→ **Extrait**:
%%

Ça lui permet notamment d’accorder des primes aux travailleurs de la santé à bout de souffle.

Au moment de la dernière paie, le gouvernement a versé 44,5 millions en primes aux employés du réseau. Jusqu’à présent, il leur a versé 2,16 milliards. Juste en primes. Pour les encourager à ne pas lâcher.

L’état d’urgence permet aussi à Québec de faire fi des conventions collectives et d’employer 30 000 personnes qui n’ont pas les compétences requises. Encore une fois, l’objectif est de soulager les employés réguliers et d’éviter que le réseau ne croule sous la pression.

En levant l’état d’urgence, ces mesures tomberont d’un coup. Les employés temporaires seront remerciés. Les primes disparaîtront. Combien de travailleurs de la santé décideront de tirer leur révérence ? Faudra-t-il réduire les soins à la population ? À Québec, c’est une crainte réelle.

Ça en dit long sur l’état du réseau de la santé.

Un réseau tellement fragile qu’il faut le maintenir sous respirateur artificiel. En état d’urgence permanent.

Les cinq grands syndicats représentant les employés du réseau veulent que ça cesse.

Le 17 novembre, ils ont déposé une plainte contre le gouvernement au Tribunal administratif du travail. Leur démarche vise à « stopper le recours abusif et systématique du gouvernement à l’état d’urgence et aux décrets des conditions de travail ».

Ils rappellent que la pénurie de personnel « n’a rien à voir avec l’urgence sanitaire », puisque cette pénurie existait bien avant la pandémie.

Pour François Legault, c’est « le monde à l’envers » : les syndicats rouspètent quand le gouvernement verse des primes à leurs membres…

Mais ce qui fâche surtout les syndicats, c’est que depuis le début de la pandémie, Québec fait comme s’ils n’existaient pas. Les conventions collectives non plus.

%%

→ **Consigne 1**:
D'après l'extrait, quelle somme le gouvernement a-t-il versée en primes aux employés du réseau jusqu'à présent ?
→ **Consigne 2**:
En une à trois phrases, expliquez pourquoi, selon l'extrait, les syndicats disent que la pénurie de personnel n'a rien à voir avec l'urgence sanitaire.

→ **Liste des entrées**:
%%

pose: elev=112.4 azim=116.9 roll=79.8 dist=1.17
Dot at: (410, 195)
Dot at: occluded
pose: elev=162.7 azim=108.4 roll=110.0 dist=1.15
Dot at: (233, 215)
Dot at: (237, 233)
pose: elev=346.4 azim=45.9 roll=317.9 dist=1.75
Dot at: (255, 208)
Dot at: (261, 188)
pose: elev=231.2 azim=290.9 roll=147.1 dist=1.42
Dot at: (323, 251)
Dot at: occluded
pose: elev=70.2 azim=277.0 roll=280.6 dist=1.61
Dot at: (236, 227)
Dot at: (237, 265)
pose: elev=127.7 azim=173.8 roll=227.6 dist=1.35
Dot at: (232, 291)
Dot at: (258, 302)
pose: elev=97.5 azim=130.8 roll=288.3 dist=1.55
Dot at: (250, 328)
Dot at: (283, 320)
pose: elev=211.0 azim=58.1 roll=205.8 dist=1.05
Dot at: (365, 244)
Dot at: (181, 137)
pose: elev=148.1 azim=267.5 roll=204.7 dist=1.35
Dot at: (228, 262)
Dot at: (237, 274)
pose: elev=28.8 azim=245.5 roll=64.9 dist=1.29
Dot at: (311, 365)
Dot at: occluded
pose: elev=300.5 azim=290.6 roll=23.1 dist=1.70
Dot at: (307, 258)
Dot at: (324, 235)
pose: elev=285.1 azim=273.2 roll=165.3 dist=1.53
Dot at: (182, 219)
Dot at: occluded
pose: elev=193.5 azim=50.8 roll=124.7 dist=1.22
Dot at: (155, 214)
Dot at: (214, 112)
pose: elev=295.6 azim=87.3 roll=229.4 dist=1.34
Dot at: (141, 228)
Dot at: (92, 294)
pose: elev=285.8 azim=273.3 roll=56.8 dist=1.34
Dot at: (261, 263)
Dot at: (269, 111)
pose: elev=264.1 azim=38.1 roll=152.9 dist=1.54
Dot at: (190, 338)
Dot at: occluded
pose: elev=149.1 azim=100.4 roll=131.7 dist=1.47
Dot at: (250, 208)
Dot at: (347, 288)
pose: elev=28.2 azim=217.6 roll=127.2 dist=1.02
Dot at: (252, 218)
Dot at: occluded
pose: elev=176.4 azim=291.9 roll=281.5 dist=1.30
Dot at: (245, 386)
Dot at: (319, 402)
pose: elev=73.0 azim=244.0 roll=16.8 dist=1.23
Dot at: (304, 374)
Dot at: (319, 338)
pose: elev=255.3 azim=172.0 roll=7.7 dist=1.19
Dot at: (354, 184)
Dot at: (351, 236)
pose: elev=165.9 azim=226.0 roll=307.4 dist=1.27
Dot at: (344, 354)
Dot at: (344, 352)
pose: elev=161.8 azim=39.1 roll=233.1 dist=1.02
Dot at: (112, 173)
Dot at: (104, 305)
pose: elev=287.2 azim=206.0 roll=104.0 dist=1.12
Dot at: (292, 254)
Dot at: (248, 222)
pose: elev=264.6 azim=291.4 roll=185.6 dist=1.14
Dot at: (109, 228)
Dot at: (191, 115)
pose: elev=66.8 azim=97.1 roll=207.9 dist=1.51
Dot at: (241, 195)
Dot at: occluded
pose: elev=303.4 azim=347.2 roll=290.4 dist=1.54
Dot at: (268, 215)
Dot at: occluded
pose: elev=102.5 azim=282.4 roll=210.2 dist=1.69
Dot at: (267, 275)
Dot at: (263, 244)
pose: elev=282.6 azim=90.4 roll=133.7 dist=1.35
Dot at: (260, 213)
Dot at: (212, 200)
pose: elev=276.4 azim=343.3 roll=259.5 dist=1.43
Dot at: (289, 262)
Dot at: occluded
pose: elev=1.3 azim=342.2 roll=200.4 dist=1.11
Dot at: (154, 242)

%%

→ **Réponse 1**:
2,16 milliards.

→ **Réponse 2**:
Les syndicats disent que la pénurie de personnel n'a rien à voir avec l'urgence sanitaire parce qu'elle existait bien avant la pandémie.